NOTE: Quorum is a sufficient number of members of National Assembly or Congress to transact its daily business. Usually, it is 51% of the number of the body or 50% plus one depending on their internal rules. i. If the NO Vote wins, the proposed bill is dead. At this stage lies the difference between parliamentary system enshrined in the 1973 Constitution and the present 1987 Constitution. Under our present set-up, if two-thirds of all the members of a House decided to pass the bill, it shall be sent, together with the objections to the other house where it will undergo the same process, meaning another (3) readings on separate days. Moreover, if there is a variance between the proposed bill of the HOR and the Senate version of the bill, it may pass through the powerful bicameral conference committee, which can introduce amendments to suit both house of Congress. This is also known as the compromise bill. NOTE: At this stage, the original bill conceived by the original author may no longer be his proposed bill.
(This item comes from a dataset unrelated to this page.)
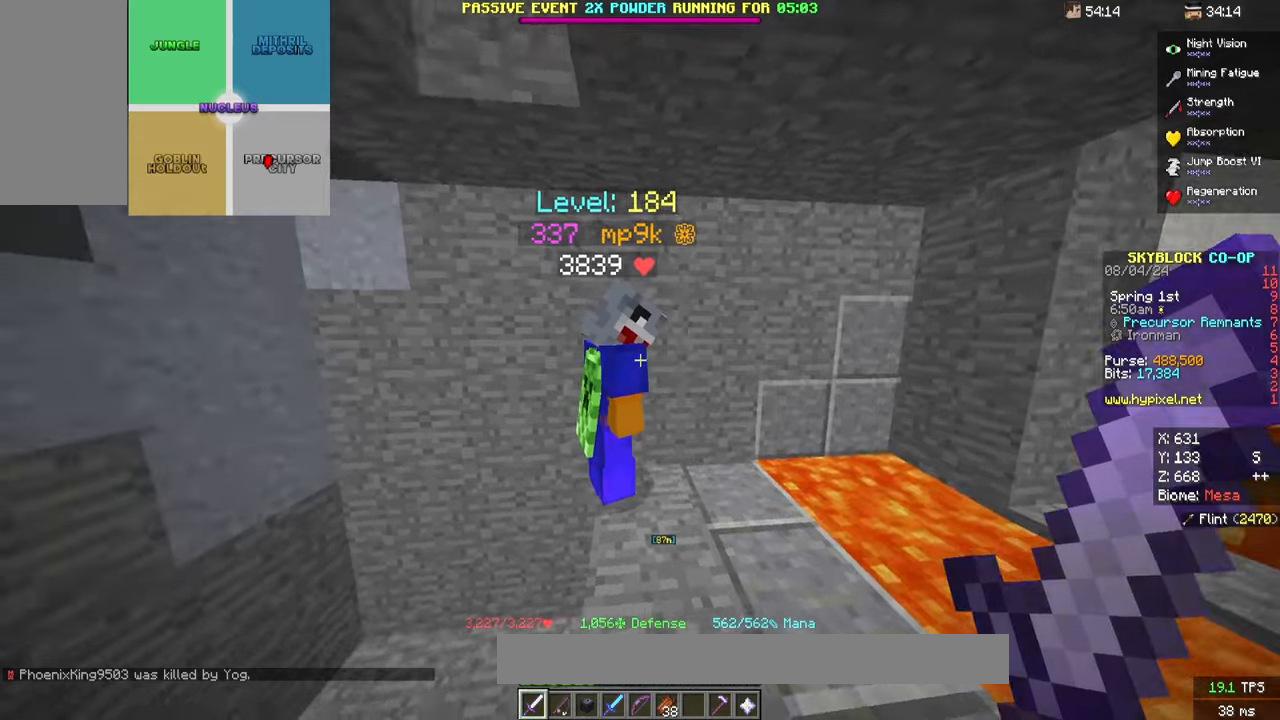
Gameplay with keyboard and mouse; each line is a JSON object with the keys and mouse buttons held at the frame after it. "events" lists presses ("down") and releases ("up") of "a", "d", "s", "space", "w", "mouse_left" and "mouse_right" between this image and that frame as [ms after this image, input, new state], when the widget could be followed in between. "mouse_left", "mouse_right" = the "left", "right" buttons of the "mouse" list. No other keys are recorded. Fast repeated clicks can show as one long hold. Mouse movement is not recorded.
{"keys": ["w"], "mouse": []}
After the bill has been finally passed, it will be submitted to the Prime Minister (President) for his approval. If he approves the same, he shall sign it, otherwise, he shall veto it and return the same with his objections to the National Assembly (House where it originated) and, if approved by two-thirds of all its members, shall become a law. Under the present set-up, the house where the bill originated can proceed to reconsider the vetoed bill. After such reconsideration, if two-thirds of all the members of such house shall agree to pass the bill, it shall be sent, together with the objections, to the other house by which it shall likewise be reconsidered, and if it is approved by two-thirds of all the members of that House, it shall become a law. In all such cases, the votes of each House shall be determined by yeas and nays and the names of the members voting for or against shall be entered in its journal. Every bill passed by Congress shall be acted upon by the President within 30 days from receipt thereof. Otherwise, it shall become a law as if he had signed it. In other words, there can be no presidential inaction or pocket veto under our Constitution.